The past couple of weeks I have not spent much time on the bike. Rather I’ve been catching up on things that went neglected while Felkerino and I focused on the brevets and our trip to Colorado for the High Country 1200K.
It’s been a nice release to know that our big bicycling event for the year has come and gone and that it went well. However, the off-the-bike time also got me thinking about how much bike riding is enough.
Look, I know I have a good life if whether I rode my bike enough is one of my main existential questions. Nevertheless, I’m still giving it considerable thought.
This past weekend I tabulated my miles and looked at my mileages and cycling and running events. Here’s what the log showed so far for 2012:
- Bicycling Miles: > 5,100.
- Running Miles: > 250.
- National Marathon. Complete.
- Flèche (377K in 24 hours). Complete.
- Super Randonneur Series (200K, 300K, 400K, 600K). Complete.
- Colorado High Country 1200K. Complete.
As I reviewed the numbers and events, I began to wonder if I could have done more, or if the numbers looking back at me were really very much at all.
After sending myself into a senseless tailspin (anyone else ever done this to themselves?), I brought myself back around town and concluded that I’m just fine. Here’s how I know.
Running AND Randonneuring. Before I was a randonneur and cyclist, I was a runner. In fact, I started riding because of a running injury. After I began randonneuring, I stopped running for a few years and discovered I really missed it.
Cycling could not give me the same endorphin rush as a good run. Also, I believe strongly in doing regular weight-bearing activity, which I get from going to the gym and running. Cycling was awesome, but it did not offer the same feeling of overall fitness.
It was a huge accomplishment for me to complete a series and a marathon in the first six months of this year. My cycling miles took a dip as a result, but I was still able to successfully finish both the marathon and the brevets.
No Suffering! No Injuries!
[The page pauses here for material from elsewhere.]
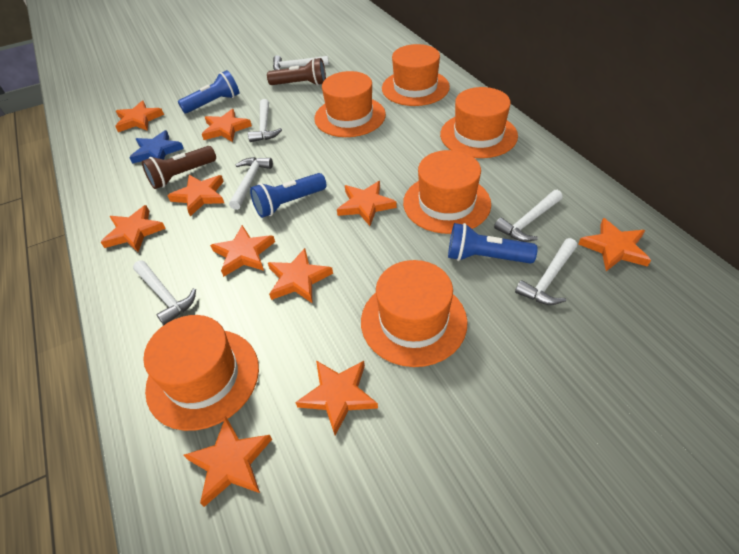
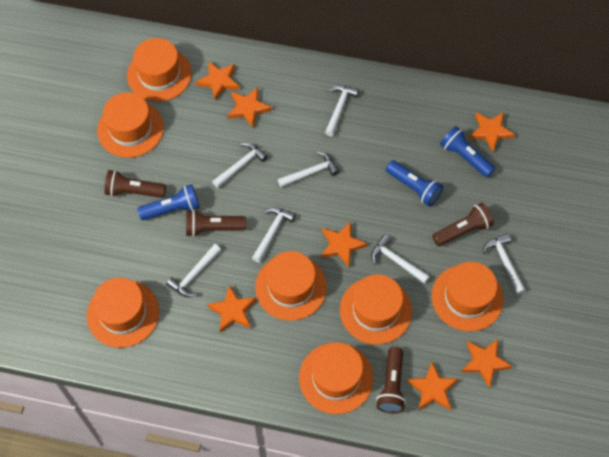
blue star: 1 -> 0
brown flashlight: 2 -> 4
orange hat: 6 -> 7
orange star: 10 -> 7
white hammer: 6 -> 7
While my motivation for a couple of brevets was not as high as in previous years, Felkerino and I still moved pretty well through the brevets and neither of us sustained injuries this season.
We completed all of the brevets of the Super Randonneur series and the 1200K well within control limits and in good health. To me, that is a great indicator that our training was enough to get us comfortably through the rides.
Fun Factor Still Intact. As I mentioned and wrote about in a previous post, this year the brevets lost a little of their luster. They did not feel as fun or enjoyable as in the past, and I found myself spending more time wondering why I was doing them.
Organizing the 400K helped renew my interest in the rides, and by the end of the season I was back in “brevets are awesome” mode. I’m glad we did the rides we did, and I’m glad we did not do any more than we did. Attempting more events would have ended up dampening the rides’ fun factor and made them more of a chore.
While I seek to challenge myself, I also want to make sure I preserve the enjoyment I get from events and training.
Balance Achieved (Somewhat!). I love riding my bike and running. I also like the occasional spin class and I am addicted to the gym. Reading blogs and the New Yorker are another favorite pastime. Breaking Bad is essential television. Sleep is my friend. Doing well in my job is important. Time with friends and family makes me happy.
The past three weeks have been great for restoring more balance in my life, and have helped me understand that I could not have done any more rides or runs and felt like I was maintaining any semblance of life balance.
When I look at results and numbers, it’s easy for me to view them without any context and think I did not do enough. When I give it serious reflection, though, I feel good about what I’ve done and energized about what the second half of 2012 has in store. And that’s just where I want to be.